Introduction
Lastly, they generate income for an organization, which is the essence of all profit-making companies (Djordjevic, 2014). All the marketing strategy they employ is used to broaden its customer base, which then translates into more sales. The more revenue a company earns, the higher the profits. Shareholders who are the owners of the company want value for their investment and are happy when a company makes profits.
Finance Department
Finance is another significant pillar of an organization that plays a crucial role in the success of an organization. The success or failure of an organization depends on how finances are handled both inside and outside the company. Thus it is primary for the finance function to run smoothly and openly in an organization. The finance department is the institution mandated with running the day to day financial activities of a company. It also entails the use of economic principles to allocate money, which is a limited resource to the various department in an organization.
Role and Importance of the Finance Department
The finance department, as part of an organization, collects funds and plans on how the funds are used to ensure the organization functions efficiently. If there is any mismanagement of funds, it can lead to bankruptcy and closure of a company. The following are its main functions within and outside the organization.
The finance department is firstly involved in bookkeeping, which entails the recording and analysis of the daily financial transactions of a company. It also keeps track of all expenses and ensures any money given out is well accounted for.
Moreover, the finance department is tasked with maintaining the cash flow of an organization. An organization needs cash to run smoothly. The money caters for administrative expenses, paying off creditors and other miscellaneous costs that may arise. It is also in charge of collecting any debts due to the organization when they are due.
Besides, the finance department prepares the budget for an organization. A budget is a forecast on how an organization plans to collect revenue and projected expenditure. The department utilizes past data to come up with the budget. The budget gives the company the direction to be followed by the company to be profitable.
Lastly, the department analyses financial data and advises the management accordingly. They also facilitate the annual audit process by the external auditors. They ensure any tax liability by the company is paid on time to avoid penalties. The department also manages the assets of the company and ensure they are used efficiently to get better returns.
Human Resource Department
An efficiently run human resource department is primary to an organization. A robust human resource department provides a structure of managing its most valuable resources, which is employees. A human resource department is defined as the part of an organization that is entrusted with the recruitment of employees. The business environment is ever-changing, and an organization must have qualified employees to face these challenges.

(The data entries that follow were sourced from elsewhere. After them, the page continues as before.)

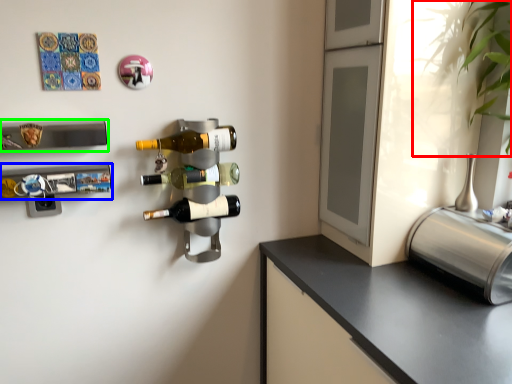
Question: Based on their relative distances, which object is nearer to plant (highlighted by a red box)? Choose from wine rack (highlighted by a blue box) and wine rack (highlighted by a green box).

Choices:
 (A) wine rack
 (B) wine rack

Answer: (B)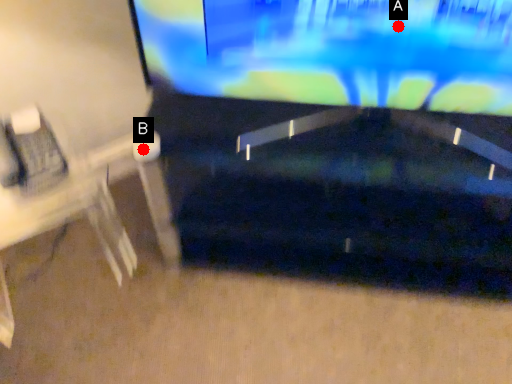
Question: Two points are circled on the image, labeled by A and B beside each circle. Among these points, which one is nearest to the camera?

Choices:
 (A) A is closer
 (B) B is closer

Answer: (A)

Role and Importance of a Human Resource Department
For an organization to function efficiently and effectively, it must have the right employees for the job. Otherwise, if it has the wrong employees, it is a recipe for disaster, and it means the company will not achieve its objectives. The employees, on the other hand, must have their welfare taken care of by the department; otherwise, they will not be motivated to work.

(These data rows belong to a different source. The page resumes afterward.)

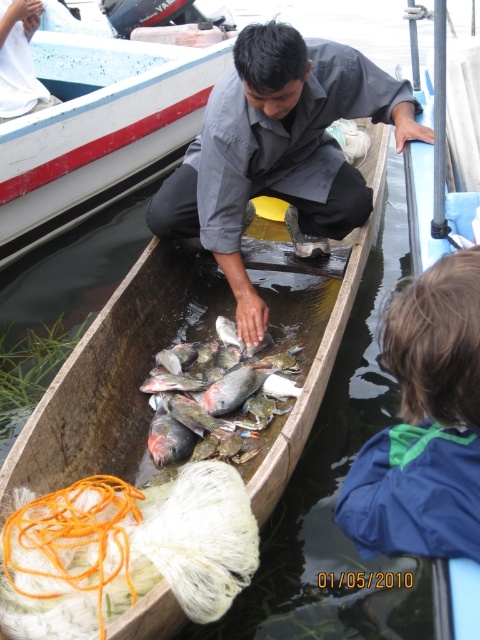
Question: Does blue fleece jacket at lower right have a lesser width compared to shiny silver fish at center?

Choices:
 (A) yes
 (B) no

Answer: (A)

Question: Can you confirm if blue fleece jacket at lower right is positioned below shiny silver fish at center?

Choices:
 (A) no
 (B) yes

Answer: (A)

Question: Which object appears closest to the camera in this image?

Choices:
 (A) shiny metallic fish at center
 (B) gray fabric shirt at center
 (C) shiny pinkish-red fish at center
 (D) wooden boat at center

Answer: (B)

Question: Which object is closer to the camera taking this photo?

Choices:
 (A) shiny silver fish at center
 (B) wooden boat at center
 (C) blue fleece jacket at lower right

Answer: (C)

Question: Does wooden boat at center have a greater width compared to shiny pinkish-red fish at center?

Choices:
 (A) yes
 (B) no

Answer: (A)

Question: Which point is farther from the camera taking this photo?

Choices:
 (A) (245, 426)
 (B) (184, 458)
 (C) (409, 99)
 (D) (245, 371)

Answer: (C)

The most vital task for the human resource department is to screen, recruit, and place the right candidate for each job (Goswami, 2018). They ensure the recruitment process is transparent and abides by stipulated regulations. This is a crucial task which helps in developing an efficient workforce and thus avoid employing incompetent workers (Goswami, 2018).

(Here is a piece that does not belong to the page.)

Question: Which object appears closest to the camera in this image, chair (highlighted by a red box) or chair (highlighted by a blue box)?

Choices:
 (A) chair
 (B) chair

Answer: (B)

The Human resource department also must train and develop the workforce so that they can know what new trends are on the market and adjust accordingly. This is pivotal in enhancing the skills of workers, which makes them better employees in terms of performing their duties.
The human resource department is also tasked with managing the employee's relationship with one another and the organization. When there is a good rapport in organization activities will run smoothly. For an organization to work cohesively, then the management and employees should be on the same page. They also come up with ways of motivating the workforce and cater for the welfare of the employees.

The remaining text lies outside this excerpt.